REPUBLIKA.CO.ID,JAKARTA--Ketua Dewan Pengurus Komisi untuk Orang Hilang dan Korban Tindak Kekerasan (Kontras) Usman Hamid, mengatakan, polisi Australia yang berniat melakukan investigasi terhadap Detasamen Khusus (Densus) 88 Antiteror atas dugaan penyiksaan tahanan politik harus berjalan transparan.
"Syaratnya harus berjalan secara transparan atau terbuka bagi publik," kata Usman melalui sambungan telepon, Senin (13/9). Keterlibatan Australia menginvastigasi Densus, kata Usman, dimungkinkan karena ada Perjanjian Lombok pada 2007 antara Indonesia dan Australia yang menyangkut bidang keamanan.

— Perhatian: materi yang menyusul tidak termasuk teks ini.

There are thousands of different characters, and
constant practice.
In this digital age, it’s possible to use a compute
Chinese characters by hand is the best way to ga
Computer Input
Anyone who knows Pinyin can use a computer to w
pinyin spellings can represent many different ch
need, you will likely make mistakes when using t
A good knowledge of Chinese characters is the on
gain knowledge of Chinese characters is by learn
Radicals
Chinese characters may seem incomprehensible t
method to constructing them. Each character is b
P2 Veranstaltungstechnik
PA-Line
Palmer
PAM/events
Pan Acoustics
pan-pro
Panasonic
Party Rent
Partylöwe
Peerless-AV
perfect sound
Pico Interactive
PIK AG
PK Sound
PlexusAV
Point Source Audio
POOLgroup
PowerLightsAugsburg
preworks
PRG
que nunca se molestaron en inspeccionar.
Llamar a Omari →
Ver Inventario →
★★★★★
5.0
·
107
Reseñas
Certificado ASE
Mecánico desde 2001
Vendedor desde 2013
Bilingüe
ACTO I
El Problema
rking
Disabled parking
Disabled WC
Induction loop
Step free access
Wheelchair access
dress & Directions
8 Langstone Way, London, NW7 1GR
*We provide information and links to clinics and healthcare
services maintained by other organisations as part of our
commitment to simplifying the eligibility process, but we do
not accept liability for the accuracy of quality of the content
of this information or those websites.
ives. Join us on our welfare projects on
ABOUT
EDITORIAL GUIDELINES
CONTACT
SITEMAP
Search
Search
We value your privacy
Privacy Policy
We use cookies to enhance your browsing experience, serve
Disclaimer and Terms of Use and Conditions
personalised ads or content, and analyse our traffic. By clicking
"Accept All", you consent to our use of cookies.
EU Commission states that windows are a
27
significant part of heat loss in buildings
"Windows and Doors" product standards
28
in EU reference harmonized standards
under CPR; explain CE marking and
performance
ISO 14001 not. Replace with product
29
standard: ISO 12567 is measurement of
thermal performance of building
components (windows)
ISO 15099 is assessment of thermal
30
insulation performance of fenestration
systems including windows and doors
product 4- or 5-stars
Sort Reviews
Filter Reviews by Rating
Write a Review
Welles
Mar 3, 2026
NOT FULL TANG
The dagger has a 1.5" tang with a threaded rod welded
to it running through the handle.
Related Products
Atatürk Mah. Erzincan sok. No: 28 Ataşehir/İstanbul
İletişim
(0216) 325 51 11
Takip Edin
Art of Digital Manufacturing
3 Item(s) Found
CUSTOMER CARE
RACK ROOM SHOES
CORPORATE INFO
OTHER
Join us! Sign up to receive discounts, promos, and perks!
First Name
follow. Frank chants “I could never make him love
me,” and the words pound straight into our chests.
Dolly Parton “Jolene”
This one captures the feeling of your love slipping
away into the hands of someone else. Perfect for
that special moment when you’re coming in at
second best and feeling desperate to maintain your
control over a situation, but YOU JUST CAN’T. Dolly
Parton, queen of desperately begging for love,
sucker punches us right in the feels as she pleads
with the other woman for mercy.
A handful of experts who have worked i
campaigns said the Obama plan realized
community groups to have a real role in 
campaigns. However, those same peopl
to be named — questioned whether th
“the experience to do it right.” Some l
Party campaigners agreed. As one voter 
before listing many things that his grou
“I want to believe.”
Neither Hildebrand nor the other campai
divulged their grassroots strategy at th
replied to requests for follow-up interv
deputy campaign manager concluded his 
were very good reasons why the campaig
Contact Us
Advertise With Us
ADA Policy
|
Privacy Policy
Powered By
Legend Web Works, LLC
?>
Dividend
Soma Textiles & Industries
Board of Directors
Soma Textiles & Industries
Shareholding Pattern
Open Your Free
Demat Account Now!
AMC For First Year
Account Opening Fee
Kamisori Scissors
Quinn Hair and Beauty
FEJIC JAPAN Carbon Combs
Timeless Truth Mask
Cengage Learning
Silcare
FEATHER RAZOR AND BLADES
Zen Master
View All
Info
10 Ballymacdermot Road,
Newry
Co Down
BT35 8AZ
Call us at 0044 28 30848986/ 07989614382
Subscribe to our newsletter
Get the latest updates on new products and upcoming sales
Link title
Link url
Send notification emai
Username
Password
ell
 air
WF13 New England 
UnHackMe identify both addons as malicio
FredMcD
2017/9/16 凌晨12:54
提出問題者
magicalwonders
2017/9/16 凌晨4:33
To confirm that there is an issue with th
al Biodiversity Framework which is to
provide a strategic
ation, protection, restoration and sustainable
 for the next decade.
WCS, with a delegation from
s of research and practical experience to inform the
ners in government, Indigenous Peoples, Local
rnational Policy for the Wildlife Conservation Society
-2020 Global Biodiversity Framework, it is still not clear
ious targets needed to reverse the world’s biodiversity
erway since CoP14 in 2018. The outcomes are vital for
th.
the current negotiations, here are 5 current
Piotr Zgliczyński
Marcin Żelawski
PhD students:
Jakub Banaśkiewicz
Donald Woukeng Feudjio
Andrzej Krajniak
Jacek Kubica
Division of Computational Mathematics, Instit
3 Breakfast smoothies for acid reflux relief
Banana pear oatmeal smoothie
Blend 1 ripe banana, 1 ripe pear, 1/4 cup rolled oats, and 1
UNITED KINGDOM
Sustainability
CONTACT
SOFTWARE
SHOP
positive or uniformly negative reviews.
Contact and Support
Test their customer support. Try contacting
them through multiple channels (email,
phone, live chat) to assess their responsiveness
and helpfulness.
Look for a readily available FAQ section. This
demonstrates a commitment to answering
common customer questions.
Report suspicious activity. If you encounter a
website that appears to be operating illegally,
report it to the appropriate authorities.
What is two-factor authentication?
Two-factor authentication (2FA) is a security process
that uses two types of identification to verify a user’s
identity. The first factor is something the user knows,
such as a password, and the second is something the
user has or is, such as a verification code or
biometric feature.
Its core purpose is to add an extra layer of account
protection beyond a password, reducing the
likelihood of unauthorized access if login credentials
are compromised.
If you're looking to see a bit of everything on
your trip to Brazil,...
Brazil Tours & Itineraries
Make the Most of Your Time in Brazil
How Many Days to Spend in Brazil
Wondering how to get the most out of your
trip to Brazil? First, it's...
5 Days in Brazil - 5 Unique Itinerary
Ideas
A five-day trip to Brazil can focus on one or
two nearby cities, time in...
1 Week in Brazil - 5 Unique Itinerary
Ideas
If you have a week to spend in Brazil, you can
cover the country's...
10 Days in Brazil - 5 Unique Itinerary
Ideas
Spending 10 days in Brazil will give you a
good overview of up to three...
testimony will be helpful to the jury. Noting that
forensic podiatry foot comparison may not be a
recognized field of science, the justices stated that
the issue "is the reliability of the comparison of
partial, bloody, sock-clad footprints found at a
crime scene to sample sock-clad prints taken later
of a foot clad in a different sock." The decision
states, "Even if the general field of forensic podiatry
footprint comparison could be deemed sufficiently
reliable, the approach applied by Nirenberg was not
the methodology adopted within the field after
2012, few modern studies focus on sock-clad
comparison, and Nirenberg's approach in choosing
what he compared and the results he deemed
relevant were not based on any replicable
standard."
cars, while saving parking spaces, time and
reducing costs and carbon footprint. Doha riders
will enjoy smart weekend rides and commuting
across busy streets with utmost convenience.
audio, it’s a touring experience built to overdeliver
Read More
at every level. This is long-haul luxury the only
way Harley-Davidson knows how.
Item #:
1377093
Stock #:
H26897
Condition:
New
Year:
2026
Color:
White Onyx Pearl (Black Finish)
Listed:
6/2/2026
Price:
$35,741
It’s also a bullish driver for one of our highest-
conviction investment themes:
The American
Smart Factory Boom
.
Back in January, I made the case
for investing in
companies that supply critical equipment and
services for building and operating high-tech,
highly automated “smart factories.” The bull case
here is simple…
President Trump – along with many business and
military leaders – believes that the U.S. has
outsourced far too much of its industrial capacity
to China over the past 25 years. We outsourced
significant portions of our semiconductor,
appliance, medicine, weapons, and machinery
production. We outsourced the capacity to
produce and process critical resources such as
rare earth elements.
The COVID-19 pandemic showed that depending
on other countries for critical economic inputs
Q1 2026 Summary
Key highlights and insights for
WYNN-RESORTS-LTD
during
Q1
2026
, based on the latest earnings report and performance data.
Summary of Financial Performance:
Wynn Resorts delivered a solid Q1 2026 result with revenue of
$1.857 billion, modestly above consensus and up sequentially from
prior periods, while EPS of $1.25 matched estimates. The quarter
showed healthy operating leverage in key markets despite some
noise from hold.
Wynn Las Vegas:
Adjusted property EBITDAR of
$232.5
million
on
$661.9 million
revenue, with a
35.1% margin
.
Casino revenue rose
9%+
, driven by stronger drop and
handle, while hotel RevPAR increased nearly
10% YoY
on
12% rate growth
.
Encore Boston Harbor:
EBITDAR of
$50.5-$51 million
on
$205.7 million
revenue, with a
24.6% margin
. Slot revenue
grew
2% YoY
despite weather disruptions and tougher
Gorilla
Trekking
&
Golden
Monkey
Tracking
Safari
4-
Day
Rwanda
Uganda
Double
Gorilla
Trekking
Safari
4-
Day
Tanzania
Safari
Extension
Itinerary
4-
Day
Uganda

Usman mengatakan, keterlibatan Australia bukan karena ada warga negaranya yang terlibat atau menjadi korban, namun karena pemerintah Australia diminta pertanggungjawaban oleh publik di negaranya, masyarakat, dan senator setempat, tentang dana dan pelatihan yang telah diberikan kepada Densus.
Keterlibatan aparat hukum dari negara lain di Indonesia, kata Usman, pernah terjadi ketika ada warga negara Amerika Serikat tewas di Papua, lalu FBI ikut terlibat. Keterlibatan polisi federal Australia kali ini pun bukan merupakan yang pertama.